June got it right with the potatoes – dull foil surface to the outside. We’ve been caught out there too. Don’t put the shiny side of the foil on the outer – it far too effectively insulates from the heat! These ones were how baked potatoes are meant to be: skins not too thick – crunchy and chewy, and pulpy white flesh.
When it came to heating and crisping the sausages over the fire, I told June to skewer them longways. The sticks, well, the sticks were sticks. They worked okay, although June’s was too thin and bounced about when she put a sausage on the tapered end. I reckon I should look for forked sticks next time. (More whittling therapy?) I’ve used the forked method before (ages ago now). Put the prongs in the side – careful, a sossy can slide off and end up in the fire!

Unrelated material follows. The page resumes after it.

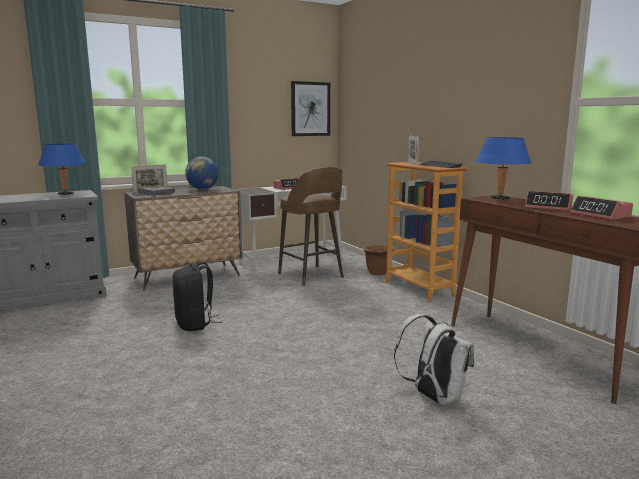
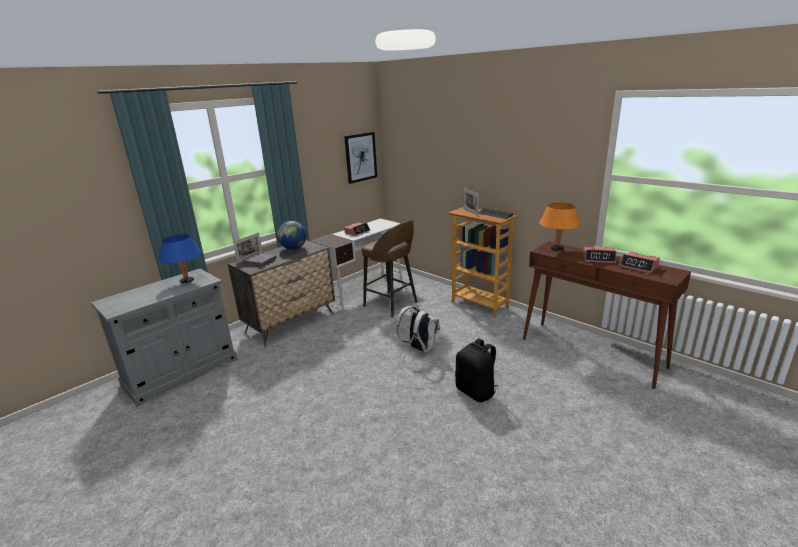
camera: 15 degrees left, 10 degrees up
black backpack [172,261,222,331] -> black backpack moved to [455,338,498,402]
brown planter [363,244,395,275] -> none
white backpack [394,314,474,405] -> white backpack moved to [397,306,440,353]
blue table lamp [475,137,532,200] -> orange table lamp [539,203,581,251]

Appetites sated, fire keeping us warm below a cloud-filled, starless night: time for June to truck out her “One dark, stormy night, a gang of robbers sat round a burning fire. And one said, ‘Elga, Elga, tell us a tale.’ So Elga began: ‘One dark, stormy night ……’ ” Said in a different tone of voice each time, it usually takes a while for children to catch on that you’re repeating the lines.
I grunt in weary recognition that we’d yet again reached the limits of our stories by firelight. So a welcome relief when she suggested we sing a few ’rounds’. She chose the first verses of three songs that had been doing the rounds as ’rounds’ and much else besides for forever: ‘Row, row, row the boat’; ‘Frere Jacques, Frere Jacques’; and ‘London’s burning’.

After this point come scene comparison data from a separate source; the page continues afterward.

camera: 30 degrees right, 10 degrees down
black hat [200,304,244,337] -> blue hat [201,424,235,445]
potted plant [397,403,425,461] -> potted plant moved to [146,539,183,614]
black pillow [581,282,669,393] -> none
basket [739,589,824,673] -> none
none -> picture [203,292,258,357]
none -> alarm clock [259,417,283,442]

With a bit of focus I managed to come in quite well at the beginnings as she finished singing the first two lines and moved on to the third. I was even allowed to take the lead rowing the boat and burning down London a couple of times!
Goes to show, you can have an experience – and not merely feel burnt out – for a song. You just never know, you know.
That’s all from Little Owl Gully till next Monday. Thanks for your company. Bye for now.